B. — Parce que la Reponse se fait en General & non en Particulier, comme : Etes vous celle ou celles que nous cherchons ? L’on répondra tres-bien, je le suis, ou nous le sommes & jamais je la suis, ni nous les sommes ? car on entend par cela, je suis ou Nous sommes ce que Vous desirez de sçavoir.

C. — Je pense neanmoins de l’avoir ouï dire.

B. — Cela se peut car le sexe étant jaloux de son genre, se sert du feminin en toutes les occasions où il pense avoir quelque peu de raison, comme: en Ouvrage, Amour etc. qu’il fait féminin, quoi qu’ils soient Masculin»

François de Fenne, Entretiens familiers pour les Amateurs de la langue françoise, Leyde, chez Corneille Boutesteyn (Slatkine reprints, 1973), Entretien IX, p.44-45.

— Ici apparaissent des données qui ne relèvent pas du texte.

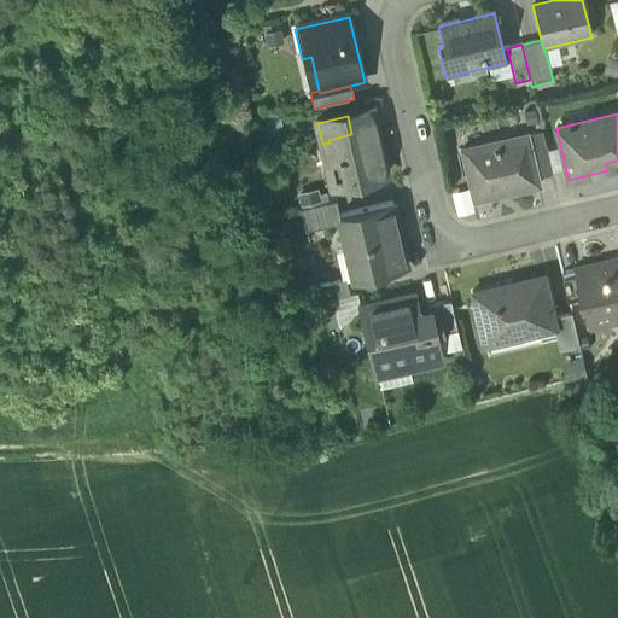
[(351,134),(328,140),(330,143),(322,144),(332,188),(386,176),(375,129),(351,134)]
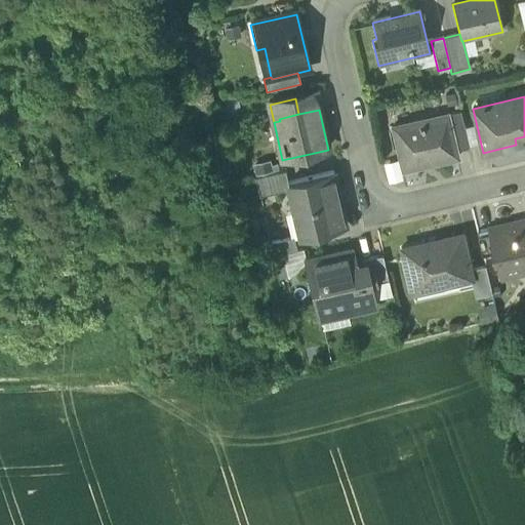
[(460,112),(448,115),(455,151),(469,148),(460,112)]
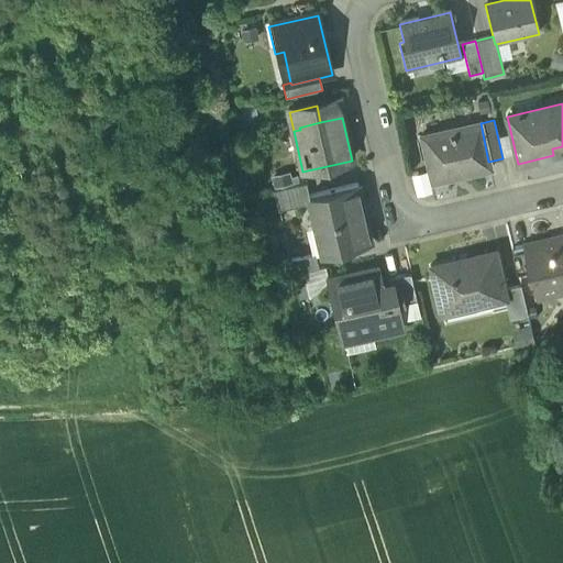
[(481,123),(421,136),(432,184),(490,170),(488,162),(481,123)]
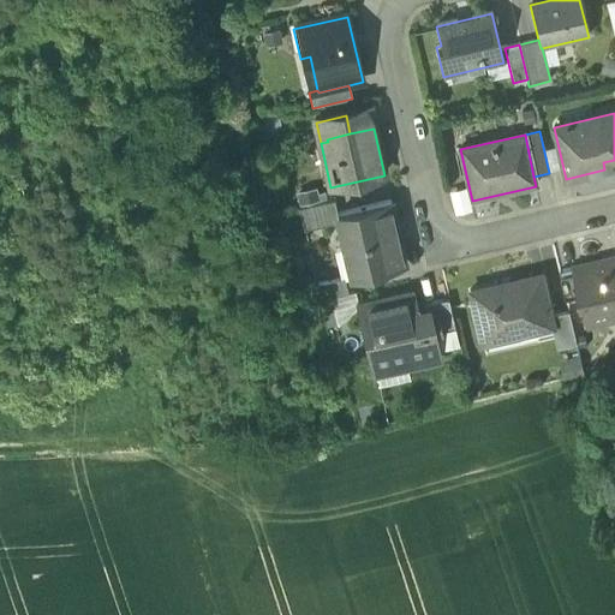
[(335,201),(298,210),(303,232),(339,224),(338,216),(339,216),(335,201)]
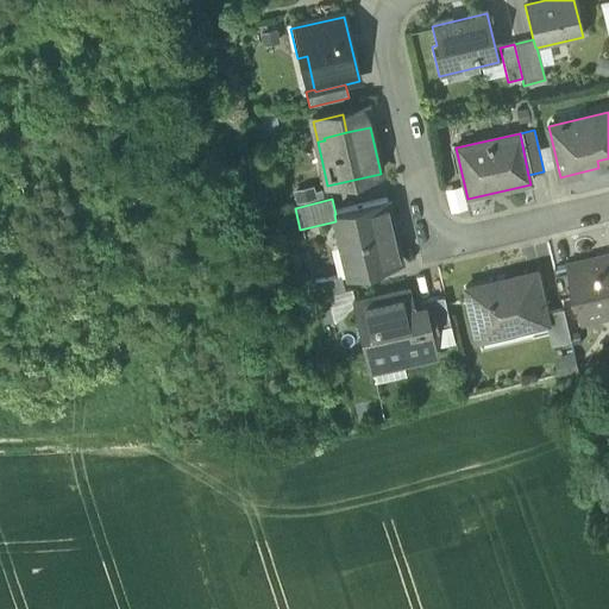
[(336,214),(334,214),(336,221),(343,249),(345,248),(352,275),(349,275),(349,277),(403,265),(388,201),(336,214)]
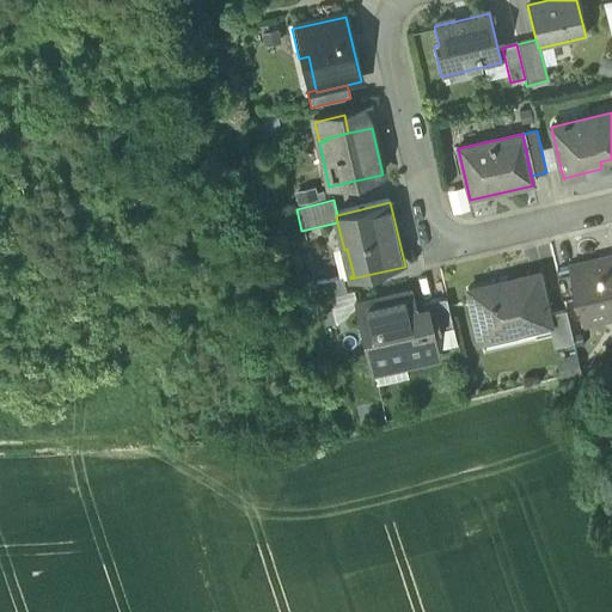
[(611,258),(573,268),(580,297),(587,326),(611,320),(611,258)]
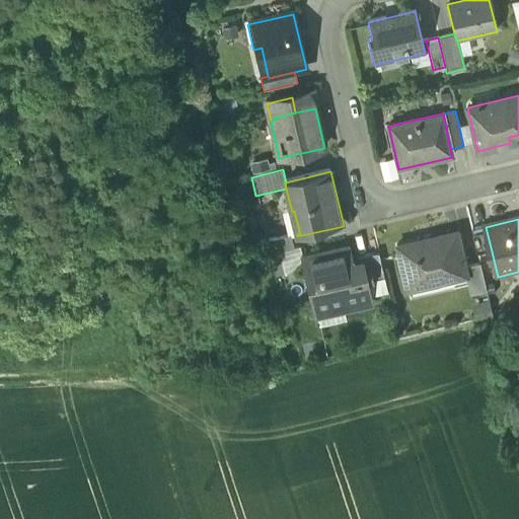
[(486,227),(472,230),(477,254),(492,251),(486,227)]
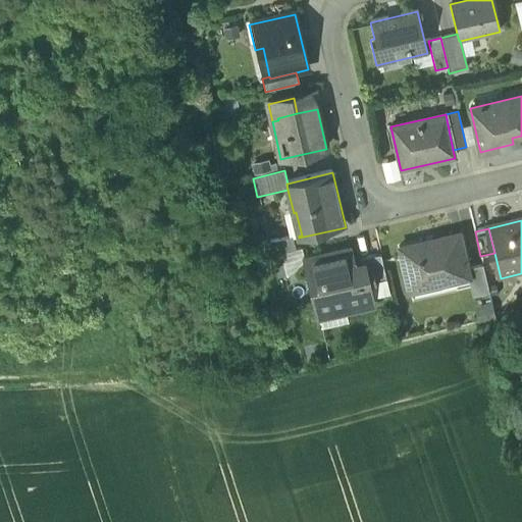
[(293,237),(268,242),(271,255),(296,250),(293,237)]
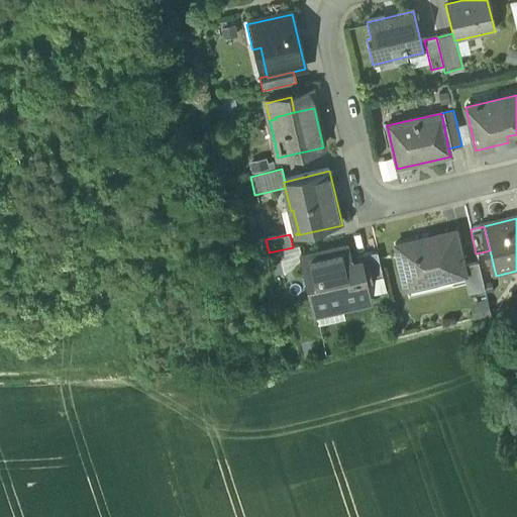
[(456,236),(415,246),(414,242),(394,247),(405,292),(464,278),(466,278),(463,269),(456,236)]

En l’occurrence, amour est encore massivement féminin à cette époque (cf. Racine : « Je plains mille vertus, une amour mutuelle,/ Sa pitié pour moi, ma tendresse pour elle », Iphigénie I,1). Ouvrage au féminin sera condamné avec des connotations sexistes et classistes jusqu’à la fin du XXe siècle (Paul Dupré, L’Encyclopédie du bon français…, 1972 : « Dans le langage populaire ou plaisamment, on le met au féminin »).